Coca-Cola, for instance, posted an 11% increase in earnings per share for its second quarter. At Nestlé, they also rose 11%, while PepsiCo’s profit almost doubled in its latest quarter over 2022.
These profits have led some to say that greedflation, or companies raising prices to pad their profits, is now driving price increases for products like food. It’s especially easy for global food companies to raise prices, given that a few companies own most of the brands in many US grocery stores.
Persistently increasing prices could also help make it more appealing for the Federal Reserve to increase interest rates going forward, the New York Times reported on Wednesday.
But there’s some evidence that consumers aren’t willing to put up with higher food prices indefinitely.
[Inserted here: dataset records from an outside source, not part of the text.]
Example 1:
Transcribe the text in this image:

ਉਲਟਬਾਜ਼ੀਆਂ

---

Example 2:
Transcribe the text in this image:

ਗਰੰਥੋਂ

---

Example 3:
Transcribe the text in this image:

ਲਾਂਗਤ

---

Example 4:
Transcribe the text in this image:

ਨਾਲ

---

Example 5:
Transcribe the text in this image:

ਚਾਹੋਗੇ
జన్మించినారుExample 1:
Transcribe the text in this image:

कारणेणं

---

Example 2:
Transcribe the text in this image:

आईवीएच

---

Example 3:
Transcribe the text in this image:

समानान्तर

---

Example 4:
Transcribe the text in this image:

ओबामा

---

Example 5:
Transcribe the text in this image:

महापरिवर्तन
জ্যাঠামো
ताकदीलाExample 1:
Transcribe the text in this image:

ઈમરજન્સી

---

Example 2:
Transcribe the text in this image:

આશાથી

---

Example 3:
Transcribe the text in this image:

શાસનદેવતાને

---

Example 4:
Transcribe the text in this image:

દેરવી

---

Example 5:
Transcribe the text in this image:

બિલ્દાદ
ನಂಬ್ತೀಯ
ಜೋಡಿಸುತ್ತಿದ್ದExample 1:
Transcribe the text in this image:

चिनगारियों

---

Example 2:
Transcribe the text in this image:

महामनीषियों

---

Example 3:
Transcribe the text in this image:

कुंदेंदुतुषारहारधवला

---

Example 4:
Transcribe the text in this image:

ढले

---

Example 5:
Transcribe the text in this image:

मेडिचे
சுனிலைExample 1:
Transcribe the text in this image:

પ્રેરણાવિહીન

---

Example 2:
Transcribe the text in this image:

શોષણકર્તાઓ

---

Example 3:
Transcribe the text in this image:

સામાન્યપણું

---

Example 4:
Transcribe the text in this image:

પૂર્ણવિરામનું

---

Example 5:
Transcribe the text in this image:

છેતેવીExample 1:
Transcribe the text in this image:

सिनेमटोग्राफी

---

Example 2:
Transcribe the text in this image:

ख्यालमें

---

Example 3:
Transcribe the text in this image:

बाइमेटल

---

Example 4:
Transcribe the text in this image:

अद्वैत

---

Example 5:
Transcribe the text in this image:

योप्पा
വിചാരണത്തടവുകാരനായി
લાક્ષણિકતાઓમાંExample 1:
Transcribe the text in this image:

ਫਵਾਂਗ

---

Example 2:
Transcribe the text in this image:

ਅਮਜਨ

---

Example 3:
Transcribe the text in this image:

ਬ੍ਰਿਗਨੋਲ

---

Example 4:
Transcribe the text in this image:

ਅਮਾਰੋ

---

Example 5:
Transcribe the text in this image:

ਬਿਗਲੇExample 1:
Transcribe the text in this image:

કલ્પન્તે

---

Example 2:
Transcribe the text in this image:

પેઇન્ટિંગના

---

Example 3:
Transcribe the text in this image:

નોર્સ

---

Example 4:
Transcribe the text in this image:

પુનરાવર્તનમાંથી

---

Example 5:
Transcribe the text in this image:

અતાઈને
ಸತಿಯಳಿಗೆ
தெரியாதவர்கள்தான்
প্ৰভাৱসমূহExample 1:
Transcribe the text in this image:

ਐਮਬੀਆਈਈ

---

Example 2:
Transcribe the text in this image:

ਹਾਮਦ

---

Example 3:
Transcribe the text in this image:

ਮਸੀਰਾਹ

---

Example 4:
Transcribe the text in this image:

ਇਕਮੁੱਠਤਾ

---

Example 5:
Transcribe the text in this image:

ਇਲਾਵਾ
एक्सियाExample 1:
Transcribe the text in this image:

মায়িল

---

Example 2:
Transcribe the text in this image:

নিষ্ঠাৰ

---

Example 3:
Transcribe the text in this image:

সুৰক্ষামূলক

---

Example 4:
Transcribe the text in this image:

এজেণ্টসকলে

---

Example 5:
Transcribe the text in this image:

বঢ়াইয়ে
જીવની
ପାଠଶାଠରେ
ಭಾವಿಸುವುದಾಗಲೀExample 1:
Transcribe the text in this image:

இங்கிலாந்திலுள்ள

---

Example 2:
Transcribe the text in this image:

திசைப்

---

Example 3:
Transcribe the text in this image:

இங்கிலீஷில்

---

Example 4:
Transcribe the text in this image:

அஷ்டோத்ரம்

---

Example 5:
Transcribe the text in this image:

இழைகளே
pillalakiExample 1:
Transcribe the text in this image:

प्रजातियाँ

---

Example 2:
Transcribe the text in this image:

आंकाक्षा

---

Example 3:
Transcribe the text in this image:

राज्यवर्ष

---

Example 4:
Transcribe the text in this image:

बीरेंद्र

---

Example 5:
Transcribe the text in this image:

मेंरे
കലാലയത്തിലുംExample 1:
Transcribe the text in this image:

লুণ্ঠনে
Several of the companies that raised prices also said that sales volumes, or the actual number of products they sold, fell over the last year. When companies raise prices too much or too quickly, consumers stop buying and look for alternatives. That happened earlier this year to Clorox, the company behind Kingsford charcoal. It raised prices but consumers turned to buying Walmart-brand charcoal instead.
Coca-Cola CEO James Quincey said in an earnings call on Wednesday that some consumers in the US and Europe have started to buy cheaper versions of the company’s drinks. “We have seen some willingness to switch to private label brands in certain categories,” Quincey said.
Some retailers have expanded their own-brand offerings to take advantage. Dollar General has recently expanded its private label food line Clover Valley to include 600 products.
And some consumers are also changing where they buy their favorite snacks, if not defecting to store brands
“They are buying more in Dollar stores or they buy more in mass or in clubs,” PepsiCo’s Laguarta said, referencing mass retailers like Walmart and chains like Costco and Sam’s Club, which are known in the retail industry as “club retailers.”